Ajcommittee Gives Czechs an ‘f’ in Education on Jews

Education about Jews and Judaism is severely lacking in Czech schools, according to a new American Jewish Committee study.

“Very few textbooks include even basic information about Jews,” said the report’s author, Leo Pavlat.

Pavlat, the director of the Jewish Museum in Prague, reviewed more than 90 history, literature, civics and geography textbooks for the study, “The Treatment of Jewish Themes in Czech Schools,” which was released this week.

All of the textbooks were published since the 1989 collapse of Communism.
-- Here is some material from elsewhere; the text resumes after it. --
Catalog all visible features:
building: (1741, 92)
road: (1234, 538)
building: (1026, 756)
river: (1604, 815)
Because the Czech Jewish community is so small — numbering around 6,000 in a country of more than 10 million — few Czechs have any significant contact with Jews, Pavlat said. This fact means that schools are “of crucial importance” for teaching Czechs about Jews, according to the report.

“Unfortunately, most of the materials in use — standards, curricula, and textbooks — are inadequate with regard to coverage of the Jewish experience,” the report said.
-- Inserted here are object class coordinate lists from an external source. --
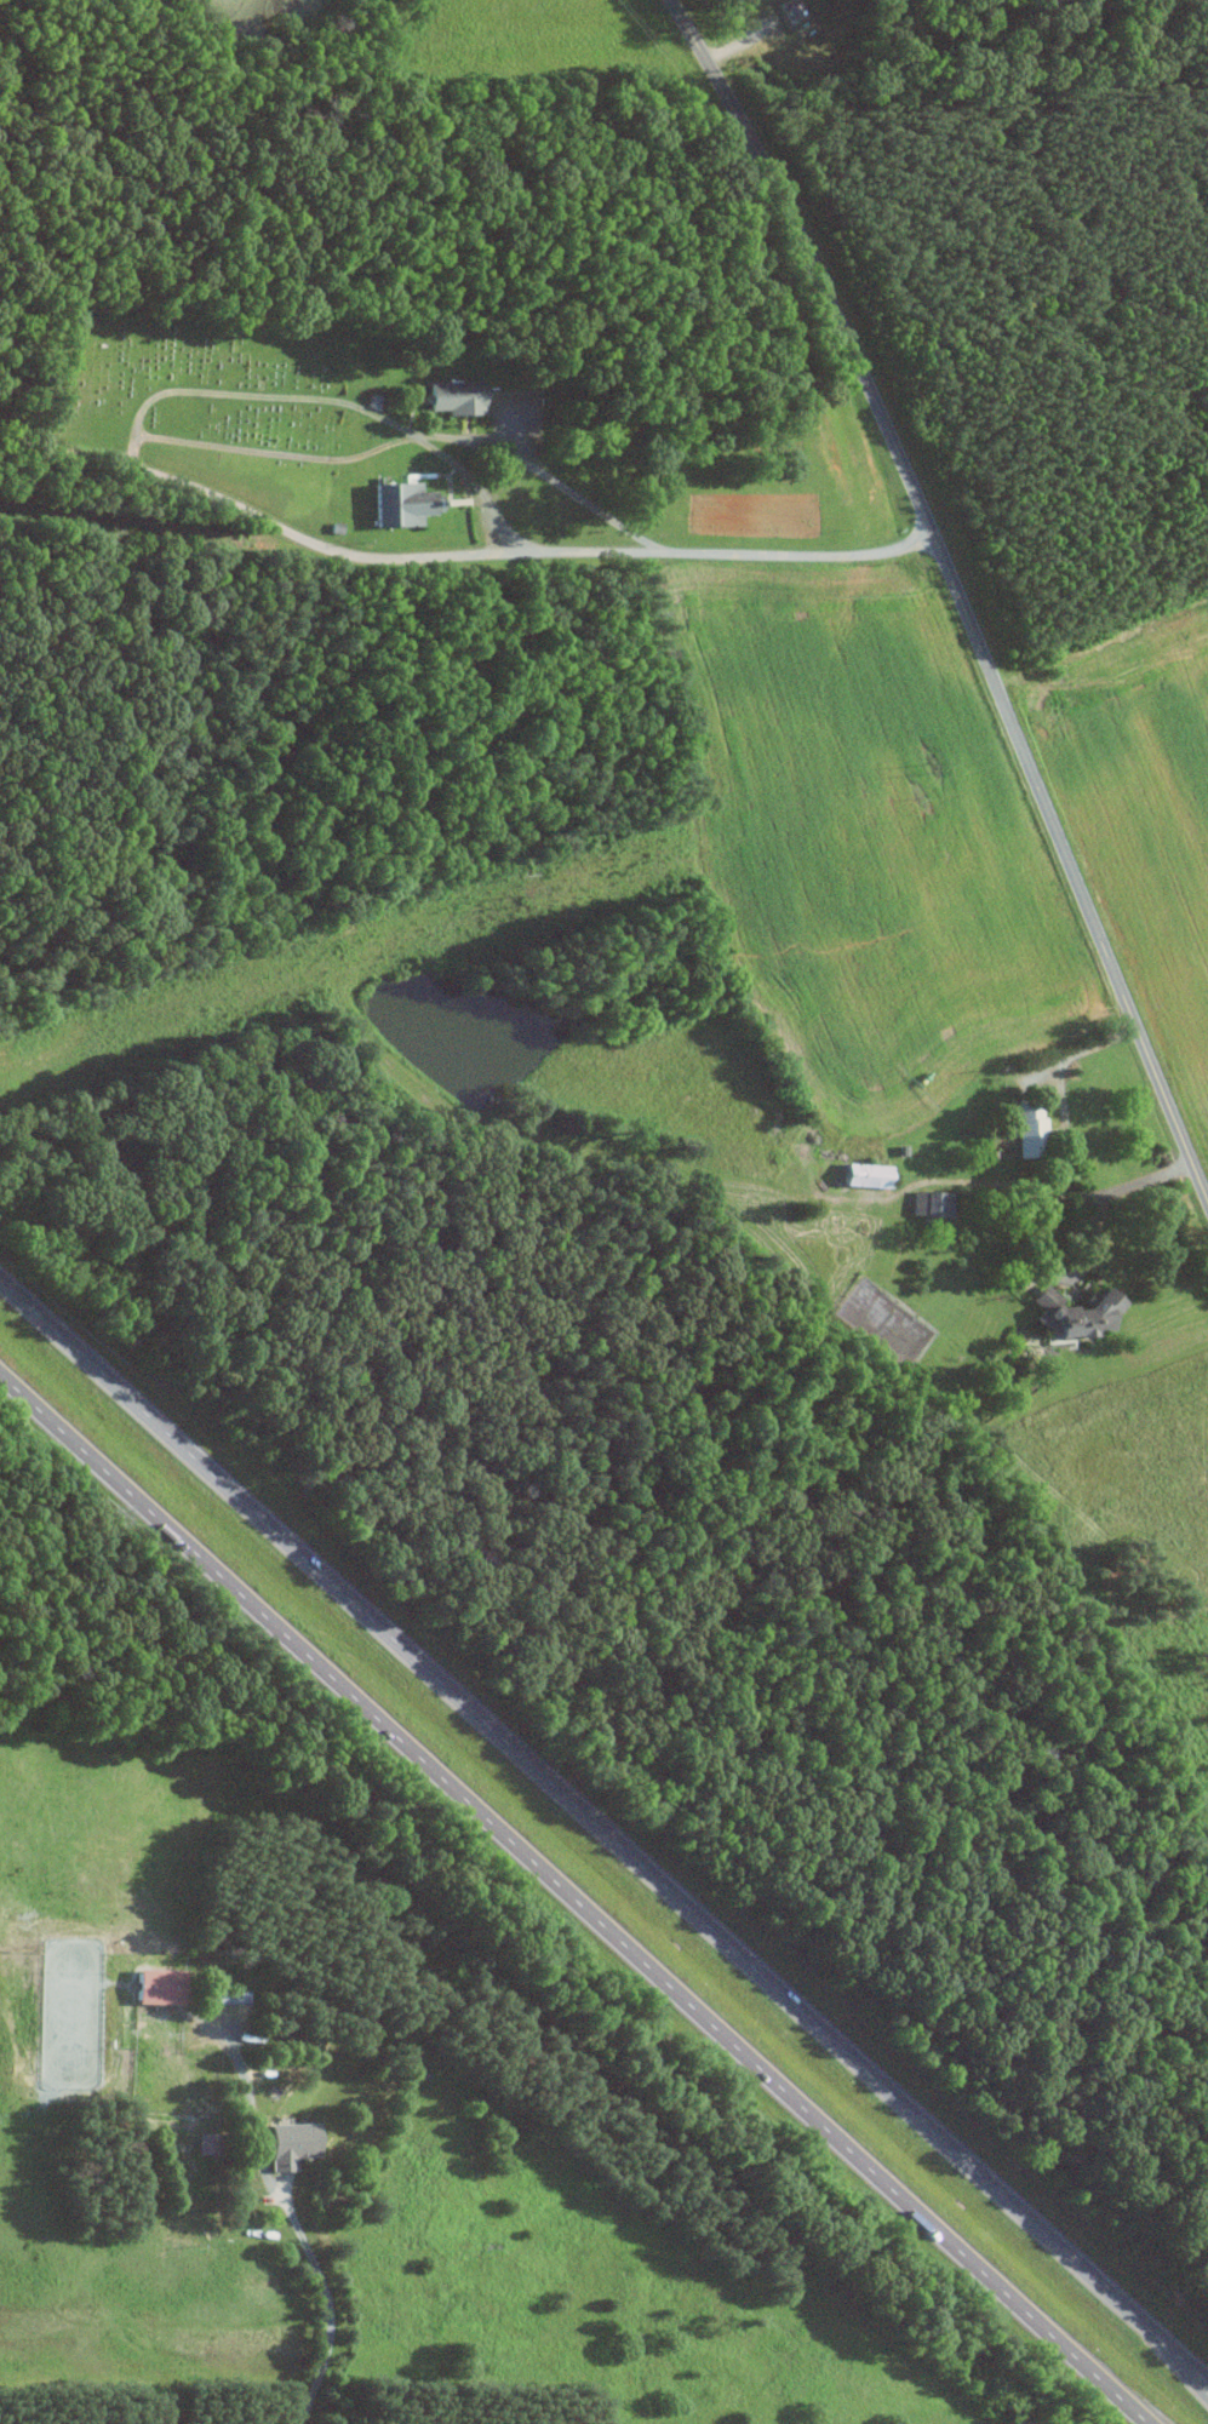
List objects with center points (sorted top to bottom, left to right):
building: (793, 8)
building: (456, 395)
road: (328, 398)
road: (406, 437)
building: (402, 502)
road: (456, 548)
road: (956, 586)
building: (1030, 1130)
road: (1065, 1148)
building: (866, 1174)
building: (932, 1203)
road: (1064, 1274)
building: (1075, 1313)
road: (603, 1823)
road: (574, 1901)
building: (159, 1984)
building: (228, 1994)
road: (250, 2108)
building: (207, 2142)
building: (291, 2142)
road: (328, 2311)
When books do mention Jews or Judaism, the religion is often considered only a precursor of Christianity instead of a contemporary faith, Pavlat said.
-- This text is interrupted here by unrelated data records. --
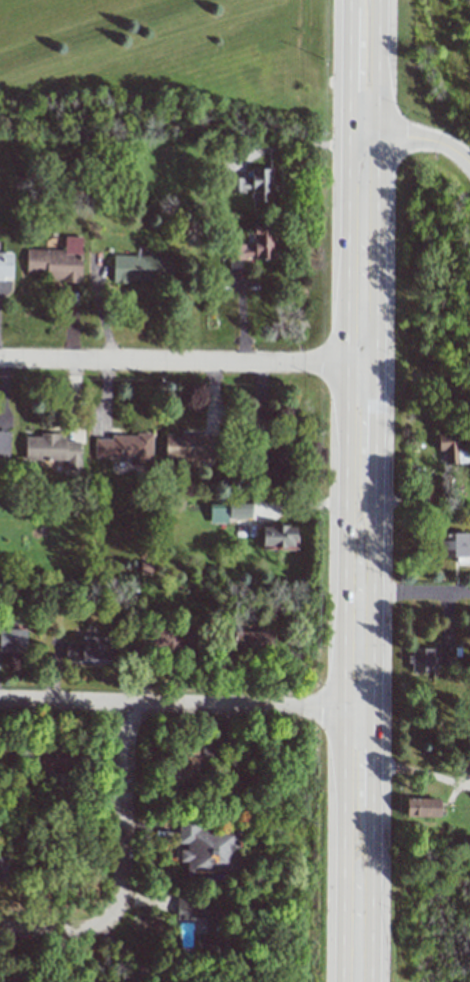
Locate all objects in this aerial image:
road: (363, 71)
road: (419, 143)
building: (254, 185)
building: (256, 245)
building: (57, 261)
building: (5, 265)
building: (141, 268)
road: (240, 310)
road: (180, 362)
road: (263, 420)
road: (360, 425)
building: (4, 445)
building: (450, 445)
building: (125, 448)
building: (188, 448)
building: (52, 449)
building: (272, 462)
building: (228, 510)
building: (278, 537)
building: (455, 546)
road: (414, 591)
building: (163, 640)
building: (12, 641)
building: (252, 642)
building: (88, 650)
building: (430, 658)
road: (178, 705)
building: (53, 759)
building: (179, 765)
building: (421, 807)
road: (356, 845)
building: (207, 848)
road: (120, 868)
building: (2, 870)
building: (205, 925)
building: (16, 978)
building: (115, 981)

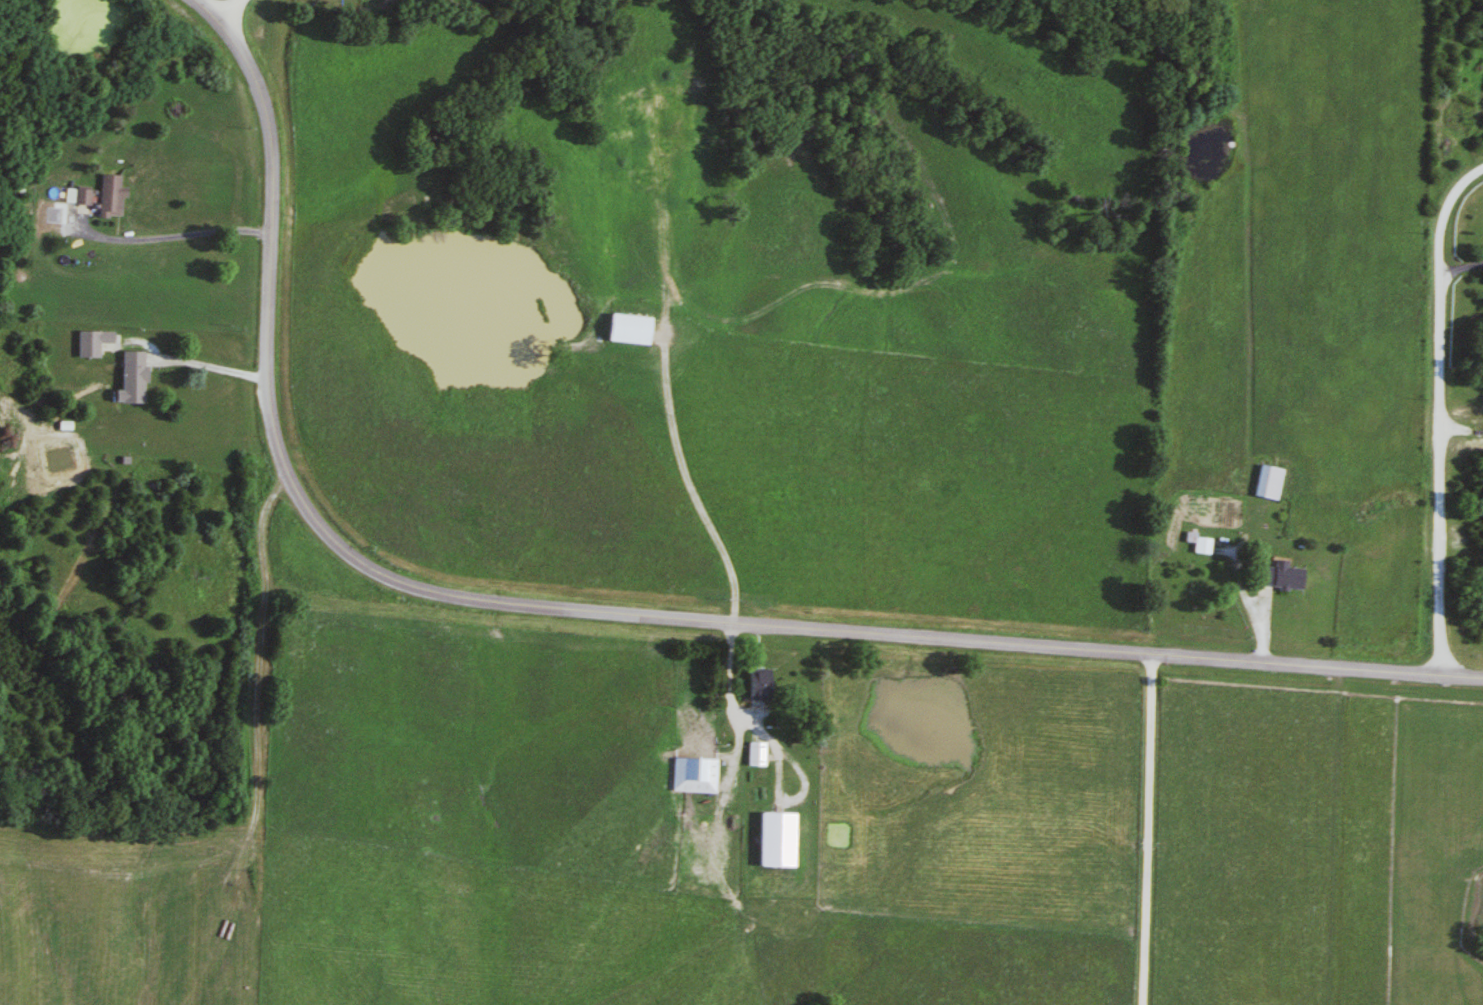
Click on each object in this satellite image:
road: (231, 11)
building: (73, 197)
building: (107, 198)
road: (165, 241)
road: (1462, 273)
building: (622, 330)
building: (88, 344)
road: (205, 369)
building: (128, 379)
road: (1436, 414)
building: (1265, 484)
road: (687, 492)
building: (1197, 544)
building: (1275, 577)
road: (607, 615)
building: (752, 685)
road: (729, 687)
building: (753, 754)
building: (692, 775)
road: (1334, 828)
road: (1147, 831)
road: (1312, 993)
road: (1327, 994)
And discussions of anti-Semitism are often absent even when textbooks have sections on racism and xenophobia, he continued.

David Singer, director of research for the AJCommittee, said the report should worry everyone — not just Jews.

“The way in which a society treats Jews is a barometer for the general levels of tolerance in that society,” he said.

The report is part of an ongoing AJCommittee project to study the treatment of Jewish themes in the former Communist countries of Eastern Europe.

A report on Poland has already been released, and a study about Slovakia is due for publication early next year.

The Czech Republic fares reasonably well in comparison to other countries in the region, Singer said. “Happily, no textbooks here contain anti-Semitic material.”

The AJCommittee had found anti-Jewish statements in Slovak textbooks.

But Poland is “more problematic,” Singer said.

“Polish materials pay more attention to Jewish issues” than Czech texts, “but certain negative perceptions of Jews that are part of Polish culture do exist in textbooks,” he said.

“There is a lot of information about the Shoah, for example, but some of it is not candid about the role of Polish anti-Semitism,” Singer said.

Otakar Funda, who specializes in teaching about religion at the Charles University Pedagogical Faculty in Prague, agreed with the report’s findings that the system lacked information about Judaism. But he added that religion in general is underrepresented in schools.

Pavlat, who has met with the past four ministers of education to discuss Jewish concerns over the Czech school system, said the ministry did not have “bad will” regarding the problem, but was indifferent about it.

“The Education Ministry lacks a systematic, coordinated program to fight racism, xenophobia and anti-Semitism,” he said.